Originally laid down as the merchant vessel Mormacmail, Long Island was converted in 1940–1941 into an auxiliary aircraft carrier under the designation AVG-1, later reclassified as CVE-1. The conversion was deliberately modest. The ship displaced roughly a third of a fleet carrier, carried a small air group of about two dozen aircraft, and was capable of only modest speed. Its single flight deck lacked armor, its hangar facilities were limited, and its aircraft handling arrangements were simple by comparison with purpose-built carriers. Yet these apparent deficiencies proved irrelevant to the roles it was intended to fill. Long Island demonstrated that escort carriers did not need high speed, heavy protection, or large air groups to be operationally useful.
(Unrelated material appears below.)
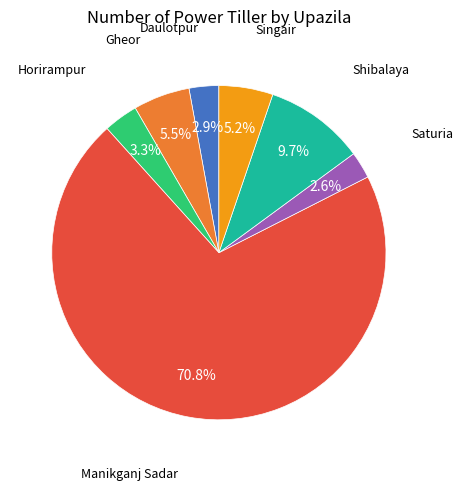

Which category has the biggest portion of the pie?

Manikganj Sadar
In early service, Long Island functioned primarily as an aircraft ferry and training platform, validating the idea that carrier aviation could be extended beyond the limited number of fleet carriers then available. More importantly, the ship provided a testbed for integrating air operations with convoy protection. Its aircraft could conduct anti-submarine patrols, provide limited air cover, and extend reconnaissance well beyond the visual horizon of surface escorts. These capabilities addressed a critical vulnerability in Allied maritime strategy: the “air gap” in the Atlantic, where land-based aircraft could not reach and where German U-boats operated with relative freedom.

Long Island’s operational employment made clear that even a small air group, operating continuously rather than episodically, could dramatically alter the balance in convoy defense. Aircraft did not need to sink submarines in large numbers to be effective; the mere presence of air patrols forced submarines to remain submerged, reduced their speed, limited their ability to attack, and disrupted coordinated wolfpack tactics. This realization was decisive. Escort carriers were not substitutes for fleet carriers, nor were they intended to project power ashore. They were instruments of control—controlling sea lanes, protecting logistics, and denying the enemy freedom of action.

The lessons learned from Long Island directly informed the rapid development of purpose-built escort carriers such as the Bogue and Casablanca classes. These ships retained the core characteristics proven viable by Long Island: low cost, rapid construction, merchant-derived hulls, and air groups tailored to anti-submarine warfare and convoy escort rather than strike operations. The United States Navy embraced the concept fully, producing escort carriers in numbers that dwarfed fleet carrier construction and integrating them into both Atlantic and Pacific operations.

Beyond anti-submarine warfare, the escort carrier concept expanded into roles including aircraft ferrying, pilot training, close air support for amphibious landings, and emergency replacement for damaged fleet carriers. While Long Island itself saw limited combat service and was eventually reassigned to training duties, its importance lay in proving that carrier aviation could be scaled downward without losing strategic relevance. It demonstrated that sea control did not require capital ships alone, but could be achieved through specialized vessels optimized for persistent, utilitarian tasks.

By the end of the war, escort carriers had become indispensable to Allied naval operations, operating in every theater and underpinning the logistical and operational reach of Allied forces. Long Island’s legacy was therefore conceptual rather than material. It validated a new category of naval aviation platform—one that emphasized availability, endurance, and integration over speed and striking power—and in doing so reshaped how naval airpower was applied across the world’s oceans during the Second World War.